In the records that follow, show each line where the word "turned" is present.

——

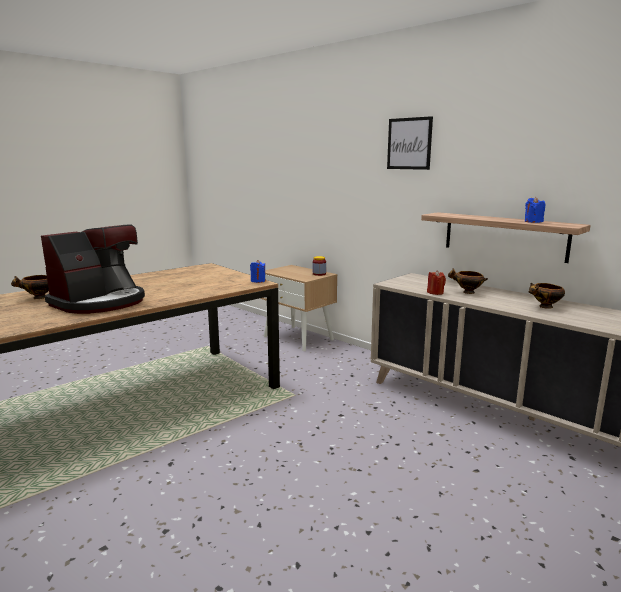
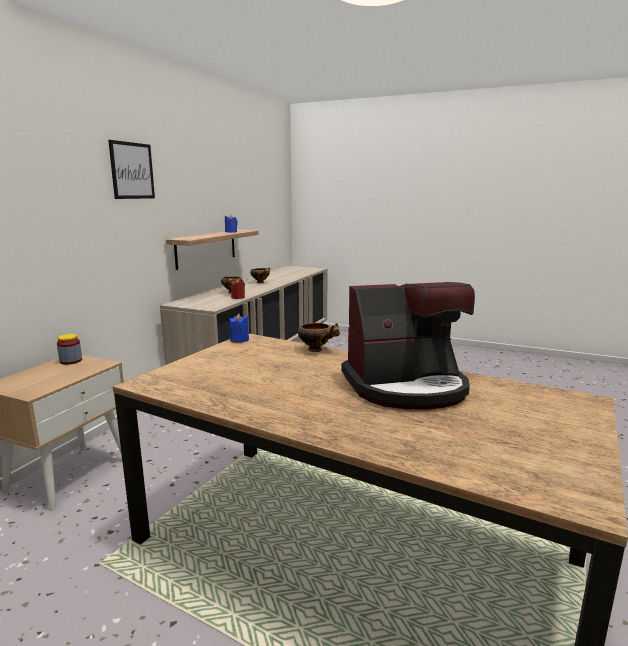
camera: 110 degrees left, 0 degrees up
bowl [11,275,49,299] -> bowl moved to [297,323,340,352]
coffee machine [41,224,145,314] -> coffee machine turned 150 degrees clockwise [341,282,475,410]

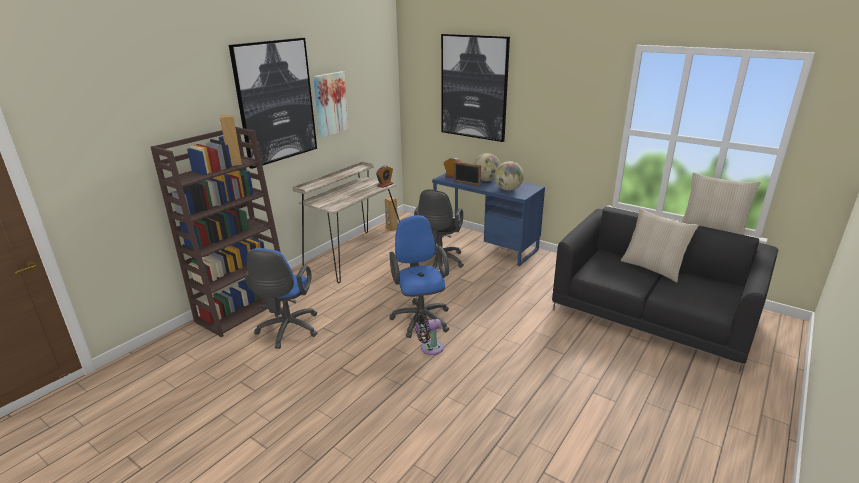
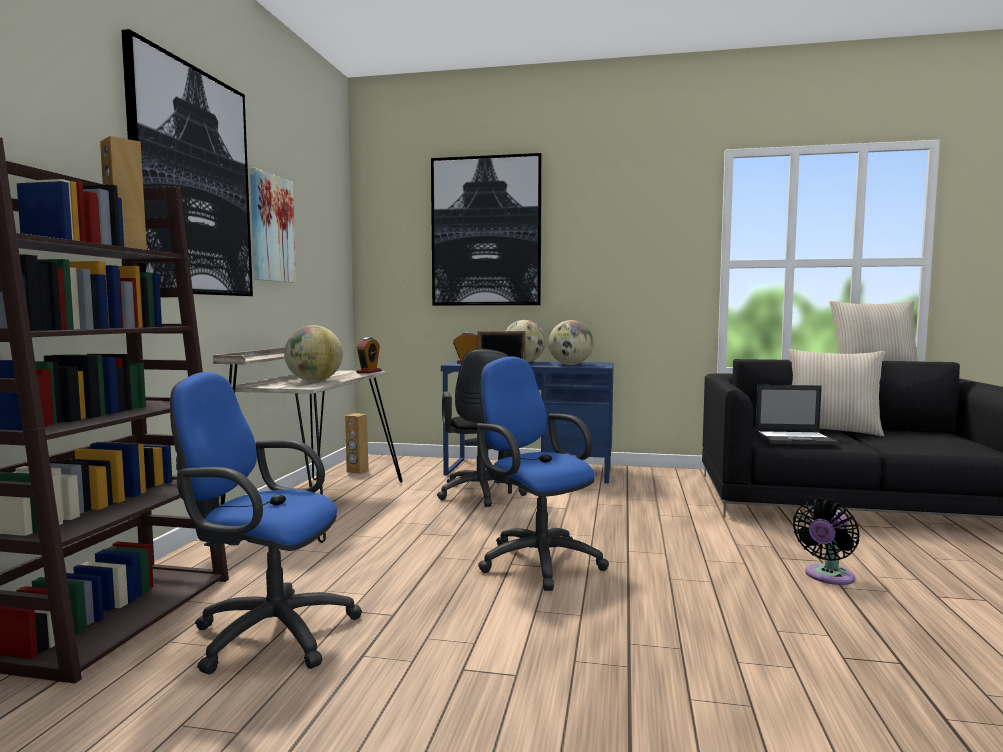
camera: 25 degrees left, 20 degrees down
blue office chair [244,248,317,349] -> blue office chair turned 120 degrees clockwise [170,372,362,674]
black fan [414,312,444,355] -> black fan moved to [793,498,859,585]
none -> globe [284,325,343,381]
none -> laptop [755,385,839,445]

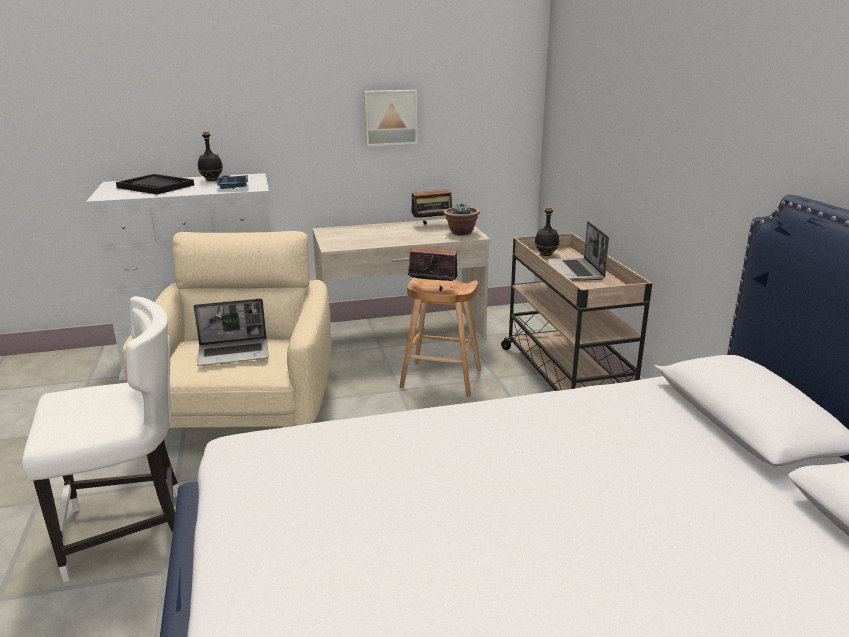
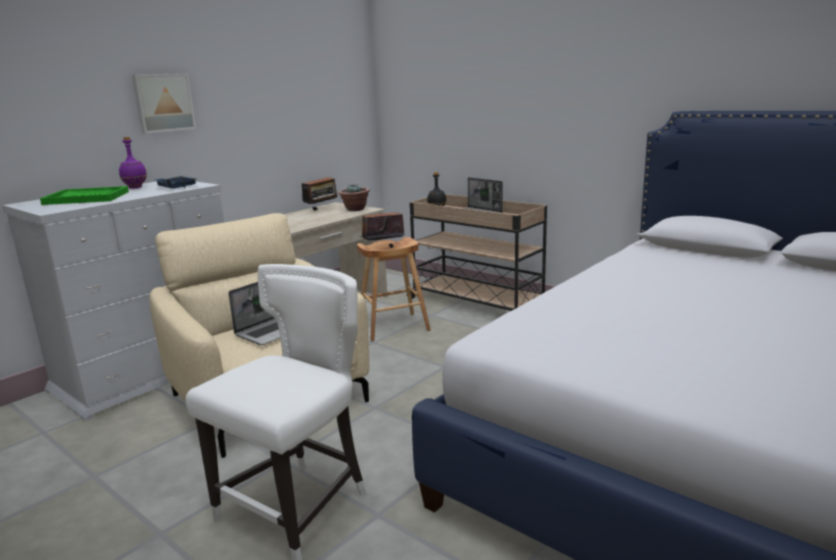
camera: 35 degrees left, 5 degrees down
black tray [116,174,194,194] -> green tray [40,186,129,205]
black bottle [198,131,223,181] -> purple bottle [119,137,147,189]
picture [364,90,418,146] -> picture moved to [132,73,196,134]

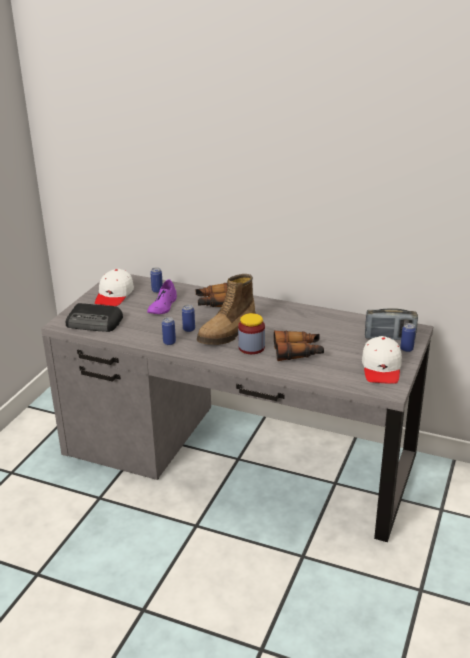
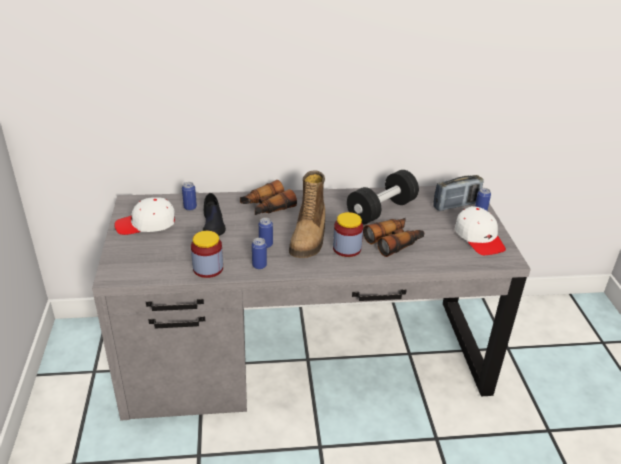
camera: 30 degrees left, 5 degrees up
radio [66,303,123,332] -> none
white cap [95,269,134,306] -> white cap turned 90 degrees clockwise [114,197,175,235]
purple shoe [147,279,177,314] -> black shoe [203,193,226,236]
none -> jar [191,231,223,278]
none -> black dumbbell [347,170,419,225]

——

__Task result__
coffee machine [41,224,145,314] -> coffee machine turned 150 degrees clockwise [341,282,475,410]
blue office chair [244,248,317,349] -> blue office chair turned 120 degrees clockwise [170,372,362,674]
white cap [95,269,134,306] -> white cap turned 90 degrees clockwise [114,197,175,235]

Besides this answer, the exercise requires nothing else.